In GSM (Global System for Mobile Communications) authentication, the Signed Response (SRES) is a crucial component of the authentication triplet. The authentication triplet consists of the International Mobile Subscriber Identity (IMSI), a Random Challenge (RAND), and the SRES. The SRES is generated as a result of processing the RAND and the Subscriber's Key (Ki), which is stored securely on the SIM card. The SRES is used to verify the authenticity of the mobile subscriber during the authentication process. Here's a detailed technical explanation of what the Signed Response (SRES) indicates in GSM authentication:

  1. Authentication Triplets:
    • The authentication process in GSM involves the use of triplets, which are sets of three values: IMSI, RAND, and SRES.
    • The triplets are generated and stored in both the Home Location Register (HLR) and the Authentication Center (AuC).
  2. Challenge-Response Mechanism:
    • The SRES is part of the challenge-response mechanism used to authenticate mobile subscribers.
    • During the authentication process, a Random Challenge (RAND) is sent to both the mobile station (MS) and the AuC.
  3. Subscriber's Key (Ki):
    • The Subscriber's Key (Ki) is a secret key stored on the SIM card. It is unique to each subscriber and is securely shared between the AuC and the SIM card during the personalization process.
  4. Key Generation Function (KGSN):
    • The Key Generation Function (KGSN) is a function that takes the RAND and the Ki as inputs and produces the Signed Response (SRES).

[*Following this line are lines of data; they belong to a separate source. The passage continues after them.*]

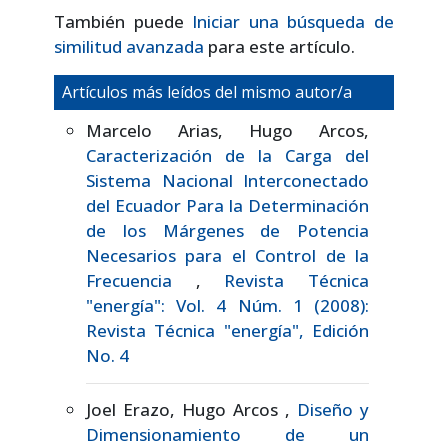
También puede
Iniciar una búsqueda de
similitud avanzada
para este artículo.
Artículos más leídos del mismo autor/a
Marcelo Arias, Hugo Arcos,
Caracterización de la Carga del
Sistema Nacional Interconectado
del Ecuador Para la Determinación
de los Márgenes de Potencia
Necesarios para el Control de la
Frecuencia
,
Revista Técnica
"energía": Vol. 4 Núm. 1 (2008):
Revista Técnica "energía", Edición
No. 4
Joel Erazo, Hugo Arcos ,
Diseño y
Dimensionamiento de un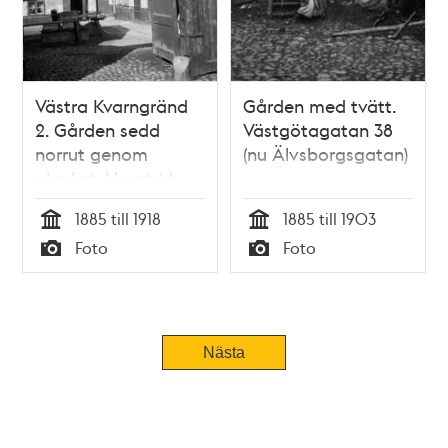
Västra Kvarngränd
Gården med tvätt.
2. Gården sedd
Västgötagatan 38
norrut genom
(nu Älvsborgsgatan)
planket. Huset t.h.
har framsidan mot
1885 till 1918
1885 till 1903
Götgatan. Nuv. kv.
Tid
Tid
Foto
Foto
Kvadraten, ung. vid
Typ
Typ
Götgatan 92
Nästa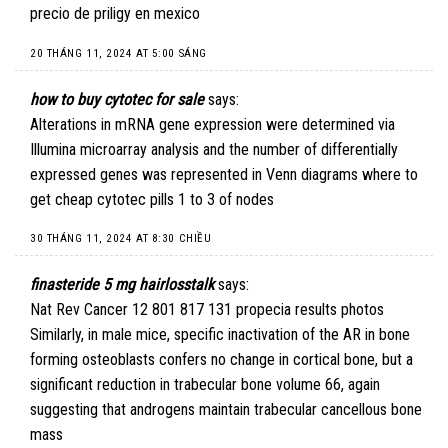
precio de priligy en mexico
20 THÁNG 11, 2024 AT 5:00 SÁNG
how to buy cytotec for sale
says:
Alterations in mRNA gene expression were determined via
Illumina microarray analysis and the number of differentially
expressed genes was represented in Venn diagrams
where to
get cheap cytotec pills
1 to 3 of nodes
30 THÁNG 11, 2024 AT 8:30 CHIỀU
finasteride 5 mg hairlosstalk
says:
Nat Rev Cancer 12 801 817 131
propecia results photos
Similarly, in male mice, specific inactivation of the AR in bone
forming osteoblasts confers no change in cortical bone, but a
significant reduction in trabecular bone volume 66, again
suggesting that androgens maintain trabecular cancellous bone
mass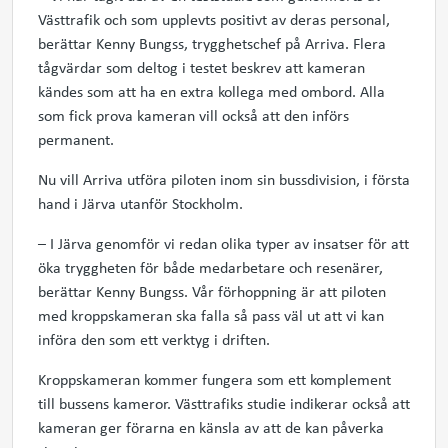
Västtrafik och som upplevts positivt av deras personal,
berättar Kenny Bungss, trygghetschef på Arriva. Flera
tågvärdar som deltog i testet beskrev att kameran
kändes som att ha en extra kollega med ombord. Alla
som fick prova kameran vill också att den införs
permanent.
Nu vill Arriva utföra piloten inom sin bussdivision, i första
hand i Järva utanför Stockholm.
– I Järva genomför vi redan olika typer av insatser för att
öka tryggheten för både medarbetare och resenärer,
berättar Kenny Bungss. Vår förhoppning är att piloten
med kroppskameran ska falla så pass väl ut att vi kan
införa den som ett verktyg i driften.
Kroppskameran kommer fungera som ett komplement
till bussens kameror. Västtrafiks studie indikerar också att
kameran ger förarna en känsla av att de kan påverka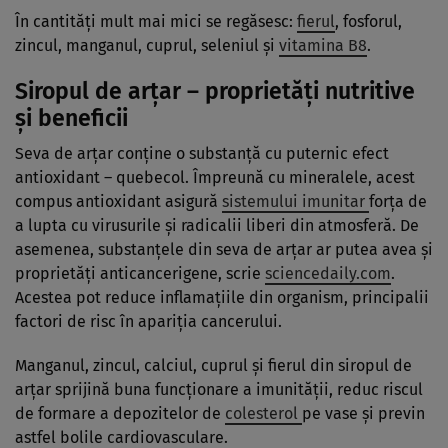
În cantităţi mult mai mici se regăsesc:
fierul
, fosforul,
zincul, manganul, cuprul, seleniul şi
vitamina B8
.
Siropul de arţar – proprietăţi nutritive
şi beneficii
Seva de arţar conţine o substanţă cu puternic efect
antioxidant – quebecol. Împreună cu mineralele, acest
compus antioxidant asigură
sistemului imunitar
forţa de
a lupta cu virusurile şi radicalii liberi din atmosferă. De
asemenea, substanţele din seva de arţar ar putea avea şi
proprietăţi anticancerigene, scrie
sciencedaily.com
.
Acestea pot reduce inflamaţiile din organism, principalii
factori de risc în apariţia cancerului.
Manganul, zincul, calciul, cuprul şi fierul din siropul de
arţar sprijină buna funcţionare a imunităţii, reduc riscul
de formare a depozitelor de
colesterol
pe vase şi previn
astfel bolile cardiovasculare.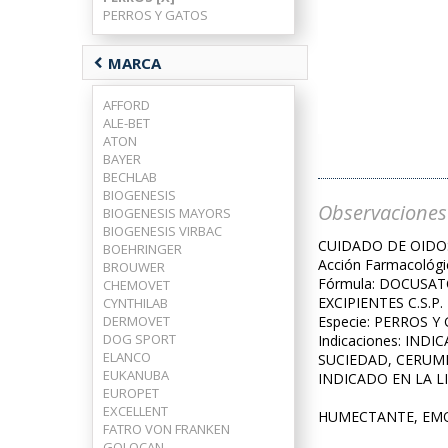
PERROS Y GATOS
chevron_left
MARCA
AFFORD
ALE-BET
ATON
BAYER
BECHLAB
BIOGENESIS
Observaciones
BIOGENESIS MAYORS
BIOGENESIS VIRBAC
CUIDADO DE OIDO
BOEHRINGER
Acción Farmacológ
BROUWER
Fórmula: DOCUSATO
CHEMOVET
EXCIPIENTES C.S.P.
CYNTHILAB
DERMOVET
Especie: PERROS Y
DOG SPORT
Indicaciones: IN
ELANCO
SUCIEDAD, CERUME
EUKANUBA
INDICADO EN LA L
EUROPET
EXCELLENT
HUMECTANTE, EMOL
FATRO VON FRANKEN
GOLOCAN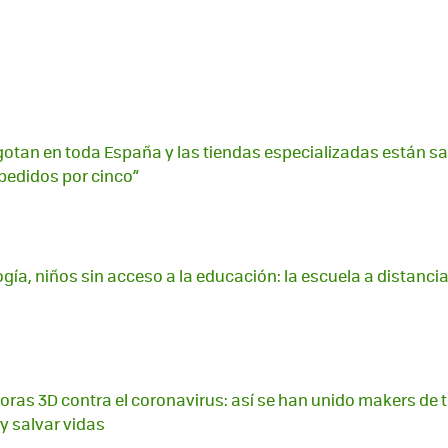
gotan en toda España y las tiendas especializadas están 
 pedidos por cinco”
ogía, niños sin acceso a la educación: la escuela a distanc
oras 3D contra el coronavirus: así se han unido makers de
y salvar vidas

    • The KGSN is implemented both on the SIM card and in the AuC.
  5. Dynamic Key Generation:
    • The SRES is dynamically generated for each authentication attempt, adding a layer of security to the process.
    • The use of a dynamic key ensures that the same SRES value is not repeated, preventing replay attacks.
  6. SRES Format:
    • The SRES is typically a 32-bit value.
    • It represents the result of applying cryptographic algorithms to the RAND and the Ki, using the KGSN.
  7. Authentication Request:
    • The mobile station processes the RAND using the KGSN with the Ki from the SIM card to generate the SRES.
    • The SRES is then sent back to the network as part of the authentication response.
  8. Authentication Verification:
    • The network independently processes the received RAND using the KGSN with the stored Ki in the AuC to generate its own version of the SRES.
  9. Comparison:
    • The network compares the SRES received from the mobile station with the SRES it independently generated.
    • If the two values match, it indicates that the mobile station has the correct Ki, and the subscriber is authenticated.
  10. Authentication Failure:
    • If the SRES values do not match, it suggests that either the SIM card or the network has an incorrect Ki, and the authentication fails.
    • An authentication failure typically triggers actions like blocking the SIM card or notifying the network operator.
  11. Security of Communication:
    • The successful verification of the SRES ensures the security of communication between the mobile station and the network.
    • It allows the establishment of a secure session key (Kc), which is used for encrypting voice and data transmissions.
  12. Confidentiality Protection:
    • The SRES, along with the RAND, is used to generate the session key (Kc), providing confidentiality protection for communication over the air interface.
  13. Subscriber Identity Privacy:
    • The SRES contributes to subscriber identity privacy by ensuring that only devices possessing the correct Ki can generate the correct SRES.
    • This prevents unauthorized devices from impersonating the subscriber.

In summary, the Signed Response (SRES) in GSM authentication indicates the result of processing the Random Challenge (RAND) with the Subscriber's Key (Ki) using the Key Generation Function (KGSN). It is a dynamically generated value that, when compared with the independently generated SRES in the network, verifies the authenticity of the mobile subscriber during the authentication process. The SRES plays a crucial role in ensuring the security, privacy, and integrity of communication in GSM networks.